▸ What this task involves: Once the pictures are removed, return each record below exactly as written.

Image and design file data:
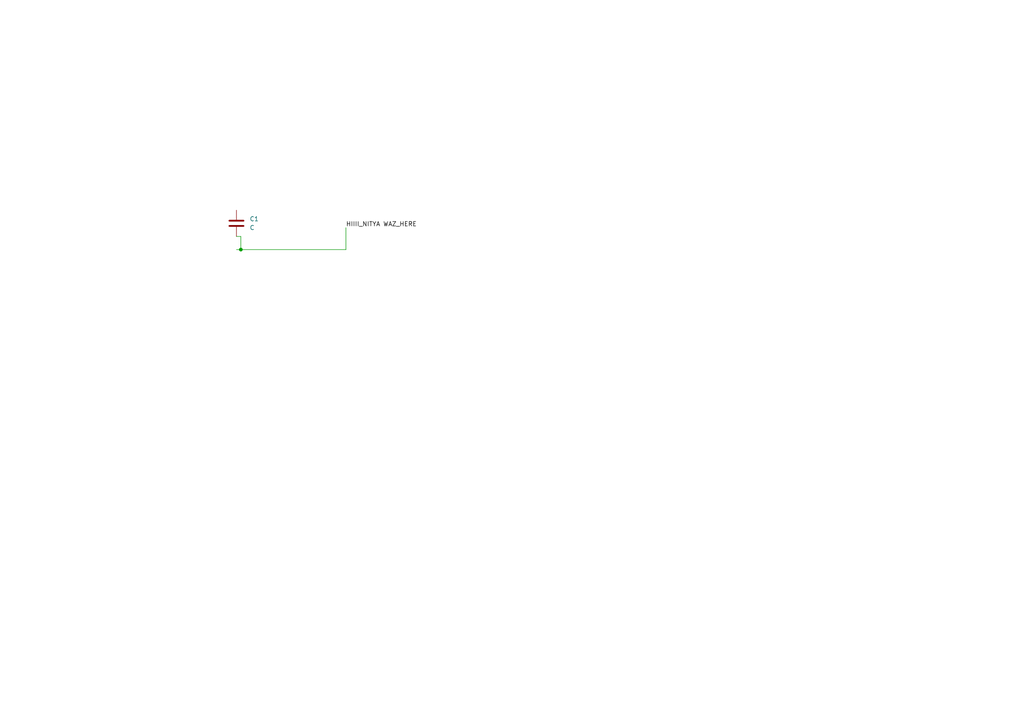
<source format=kicad_sch>
(kicad_sch
	(version 20231120)
	(generator "eeschema")
	(generator_version "8.0")
	(uuid "7a746b6a-012d-4bfc-808a-ab3f8dd27cf1")
	(paper "A4")
	
	(junction
		(at 69.85 72.39)
		(diameter 0)
		(color 0 0 0 0)
		(uuid "10eef400-3bc9-47ce-bbe3-b511afbb607b")
	)
	(wire
		(pts
			(xy 100.33 72.39) (xy 100.33 66.04)
		)
		(stroke
			(width 0)
			(type default)
		)
		(uuid "03a0a1db-618e-4345-b9a3-63f15556413b")
	)
	(wire
		(pts
			(xy 68.58 72.39) (xy 69.85 72.39)
		)
		(stroke
			(width 0)
			(type default)
		)
		(uuid "3925ce04-6403-4581-8d57-280e5d937b2e")
	)
	(wire
		(pts
			(xy 69.85 72.39) (xy 100.33 72.39)
		)
		(stroke
			(width 0)
			(type default)
		)
		(uuid "b5ee39c9-e71a-4bd8-a99b-0059e19b65ac")
	)
	(wire
		(pts
			(xy 69.85 68.58) (xy 68.58 68.58)
		)
		(stroke
			(width 0)
			(type default)
		)
		(uuid "e1b95970-68eb-4967-b9c7-66ca801e8ebf")
	)
	(wire
		(pts
			(xy 69.85 72.39) (xy 69.85 68.58)
		)
		(stroke
			(width 0)
			(type default)
		)
		(uuid "f3336e9b-ff1e-4542-95bd-d8b03baf0f1d")
	)
	(label "HIIII_NITYA WAZ_HERE"
		(at 100.33 66.04 0)
		(fields_autoplaced yes)
		(effects
			(font
				(size 1.27 1.27)
			)
			(justify left bottom)
		)
		(uuid "e38a6e48-610d-4588-801a-b9f8089952d8")
	)
	(symbol
		(lib_id "Device:C")
		(at 68.58 64.77 0)
		(unit 1)
		(exclude_from_sim no)
		(in_bom yes)
		(on_board yes)
		(dnp no)
		(fields_autoplaced yes)
		(uuid "a382a8f7-ecca-47c2-b5ef-d768ba1acdd7")
		(property "Reference" "C1"
			(at 72.39 63.4999 0)
			(effects
				(font
					(size 1.27 1.27)
				)
				(justify left)
			)
		)
		(property "Value" "C"
			(at 72.39 66.0399 0)
			(effects
				(font
					(size 1.27 1.27)
				)
				(justify left)
			)
		)
		(property "Footprint" ""
			(at 69.5452 68.58 0)
			(effects
				(font
					(size 1.27 1.27)
				)
				(hide yes)
			)
		)
		(property "Datasheet" "~"
			(at 68.58 64.77 0)
			(effects
				(font
					(size 1.27 1.27)
				)
				(hide yes)
			)
		)
		(property "Description" "Unpolarized capacitor"
			(at 68.58 64.77 0)
			(effects
				(font
					(size 1.27 1.27)
				)
				(hide yes)
			)
		)
		(pin "1"
			(uuid "0a1530e2-bf1a-4f95-a794-a8078f50219a")
		)
		(pin "2"
			(uuid "7dd7df94-8acc-4fd1-ba64-9daf5f85fae8")
		)
		(instances
			(project ""
				(path "/7a746b6a-012d-4bfc-808a-ab3f8dd27cf1"
					(reference "C1")
					(unit 1)
				)
			)
		)
	)
	(sheet_instances
		(path "/"
			(page "1")
		)
	)
)

</source>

▸ Expected answer:
<source format=kicad_sch>
(kicad_sch
	(version 20231120)
	(generator "eeschema")
	(generator_version "8.0")
	(uuid "7a746b6a-012d-4bfc-808a-ab3f8dd27cf1")
	(paper "A4")
	
	(junction
		(at 69.85 72.39)
		(diameter 0)
		(color 0 0 0 0)
		(uuid "10eef400-3bc9-47ce-bbe3-b511afbb607b")
	)
	(wire
		(pts
			(xy 100.33 72.39) (xy 100.33 66.04)
		)
		(stroke
			(width 0)
			(type default)
		)
		(uuid "03a0a1db-618e-4345-b9a3-63f15556413b")
	)
	(wire
		(pts
			(xy 68.58 72.39) (xy 69.85 72.39)
		)
		(stroke
			(width 0)
			(type default)
		)
		(uuid "3925ce04-6403-4581-8d57-280e5d937b2e")
	)
	(wire
		(pts
			(xy 69.85 72.39) (xy 100.33 72.39)
		)
		(stroke
			(width 0)
			(type default)
		)
		(uuid "b5ee39c9-e71a-4bd8-a99b-0059e19b65ac")
	)
	(wire
		(pts
			(xy 69.85 68.58) (xy 68.58 68.58)
		)
		(stroke
			(width 0)
			(type default)
		)
		(uuid "e1b95970-68eb-4967-b9c7-66ca801e8ebf")
	)
	(wire
		(pts
			(xy 69.85 72.39) (xy 69.85 68.58)
		)
		(stroke
			(width 0)
			(type default)
		)
		(uuid "f3336e9b-ff1e-4542-95bd-d8b03baf0f1d")
	)
	(label "HIIII_NITYA WAZ_HERE"
		(at 100.33 66.04 0)
		(fields_autoplaced yes)
		(effects
			(font
				(size 1.27 1.27)
			)
			(justify left bottom)
		)
		(uuid "e38a6e48-610d-4588-801a-b9f8089952d8")
	)
	(symbol
		(lib_id "Device:C")
		(at 68.58 64.77 0)
		(unit 1)
		(exclude_from_sim no)
		(in_bom yes)
		(on_board yes)
		(dnp no)
		(fields_autoplaced yes)
		(uuid "a382a8f7-ecca-47c2-b5ef-d768ba1acdd7")
		(property "Reference" "C1"
			(at 72.39 63.4999 0)
			(effects
				(font
					(size 1.27 1.27)
				)
				(justify left)
			)
		)
		(property "Value" "C"
			(at 72.39 66.0399 0)
			(effects
				(font
					(size 1.27 1.27)
				)
				(justify left)
			)
		)
		(property "Footprint" ""
			(at 69.5452 68.58 0)
			(effects
				(font
					(size 1.27 1.27)
				)
				(hide yes)
			)
		)
		(property "Datasheet" "~"
			(at 68.58 64.77 0)
			(effects
				(font
					(size 1.27 1.27)
				)
				(hide yes)
			)
		)
		(property "Description" "Unpolarized capacitor"
			(at 68.58 64.77 0)
			(effects
				(font
					(size 1.27 1.27)
				)
				(hide yes)
			)
		)
		(pin "1"
			(uuid "0a1530e2-bf1a-4f95-a794-a8078f50219a")
		)
		(pin "2"
			(uuid "7dd7df94-8acc-4fd1-ba64-9daf5f85fae8")
		)
		(instances
			(project ""
				(path "/7a746b6a-012d-4bfc-808a-ab3f8dd27cf1"
					(reference "C1")
					(unit 1)
				)
			)
		)
	)
	(sheet_instances
		(path "/"
			(page "1")
		)
	)
)

</source>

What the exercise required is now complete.